Paulo Artaxo, climatologista da USP

“Na Amazônia, as áreas mais bem protegidas são, justamente, os territórios indígenas e as áreas de conservação. Ao abrir a exploração para mineração, uma enorme fração da Floresta Amazônica, que ainda está intacta e muito bem preservada pelas populações indígenas, poderá vir a ser destruída. Está comprovado de que não há necessidade de destruir a Amazônia para que possamos ter progresso econômico no Brasil. Esse ato, com certeza, vai contribuir para acirrar o conflitos na Amazônia e destruir o ecossistema amazônico, além de sujar ainda mais a imagem já tão desgastada do Brasil no exterior”, criticou Paulo Artaxo, climatologista da Universidade de São Paulo (USP), defendendo que o projeto de lei seja barrado no Congresso.

Desde que anunciou seu desejo de abrir as terras indígenas para mineradoras, o que começou ainda na época em que era deputado federal e virou programa de governo durante a campanha presidencial, os conflitos se agravaram no campo. Se aprovada, a medida vai abrir caminho para aumentar ainda mais o desmatamento, as invasões de terras indígenas e a violência contra os povos originários.

Mesmo que os povos indígenas digam não a qualquer projeto de mineração e mesmo que o Congresso não paute a discussão da medida, ela pode ser autorizada por decurso de prazo.

Márcio Astrini
coordenador de Políticas Públicas do Greenpeace

Ao se debruçar sobre o projeto de lei, Márcio Astrini, coordenador de políticas públicas do Greenpeace, teme que a Constituição, que vinha sendo um impeditivo para inúmeras ações do governo, seja atropelada por um detalhe do texto da medida. “Mesmo que os povos indígenas digam não a qualquer projeto de mineração e mesmo que o Congresso não paute a discussão da medida, ela pode ser autorizada por decurso de prazo”. Caso o Congresso não paute a matéria, uma empresa que tiver pedido de lavra mineral em inúmeras terras indígenas, pode iniciar a exploração quatro anos. Numa só tacada, Bolsonaro atropelou o Constituição e deu uma pernada no Congresso Nacional.

A expectativa da assessora jurídica do Instituto Socioambiental (ISA), Juliana de Paula Batista, é que o presidente da Câmara dos Deputados, Rodrigo Maia, devolva o projeto de lei: “Neste tipo de matéria, a regulamentação, segundo artigo 231 artigo 6º da Constituição, precisa ser aprovada por Lei Complementar e não por Lei Ordinária Federal como quer o governo”.

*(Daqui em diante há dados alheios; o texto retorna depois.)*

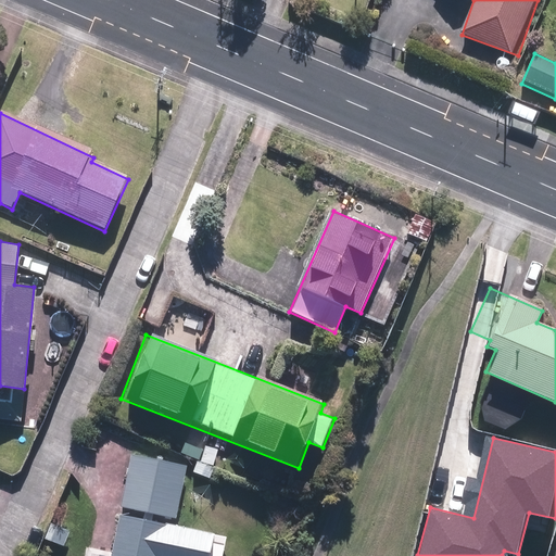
[(189,465),(130,453),(117,513),(123,514),(114,552),(97,548),(95,555),(219,555),(225,535),(177,525),(189,465)]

Segundo ela, o governo também está passando por cima de acordos internacionais dos quais o Brasil é signatário, como a Declaração da ONU sobre direitos dos povos indígenas e a Convenção 169, da Organização Internacional do Trabalho (OIT). Esta última não deixa dúvida: a consulta antecede quaisquer medidas administrativas e legislativas com potencialidade de afetar diretamente  povos indígenas e tribais.

O texto não respeita o direito à consulta, pois deixa a palavra final para o Estado e não incentiva a produção econômica dos índios. Pelo contrário. Sugere que dependam de royalties, enquanto assistem a espoliação de suas terras

Márcio Santilli
fundador do ISA

O fundador do ISA, Márcio Santilli, complementa: “O texto não respeita o direito à consulta, pois deixa a palavra final para o Estado e não incentiva a produção econômica dos índios. Pelo contrário. Sugere que dependam de royalties, enquanto assistem a espoliação de suas terras”.

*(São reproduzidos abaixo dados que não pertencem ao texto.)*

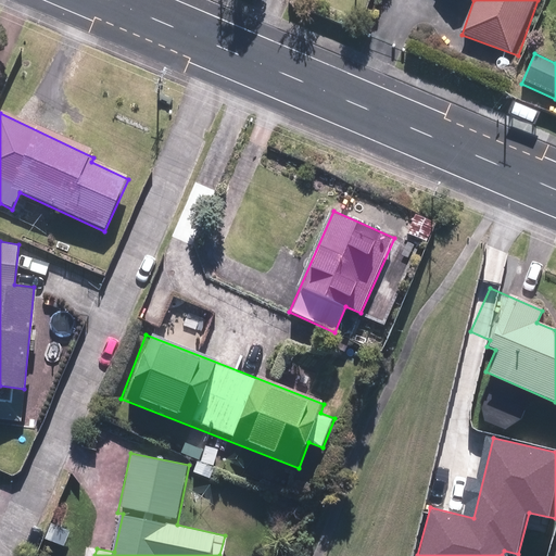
All buildings are outlined.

Sobre a mesa do presidente da Agência Nacional de Mineração (ANM) estão um total de 5.675 processos de exploração mineral, que vão da pesquisa a autorização de lavra, segundo estudo do WWF-Brasil. Tudo na Amazônia. O PL de Bolsonaro é um primeiro passo para transformar as aldeias em futuras barragens.

As organizações ambientalistas chiaram, assim como a comunidade científica. Para a Articulação dos Povos Indígenas do Brasil (Apib), Bolsonaro realizou seu “sonho de autorizar a invasão dos territórios indígenas”. Para o climatologista Carlos Nobre, que é um defensor de um modelo econômico para salvar a Amazônia e não destruí-la, alerta que, “certamente, o projeto de lei do governo não tem nada a ver com uma moderna e inovadora bioeconomia”.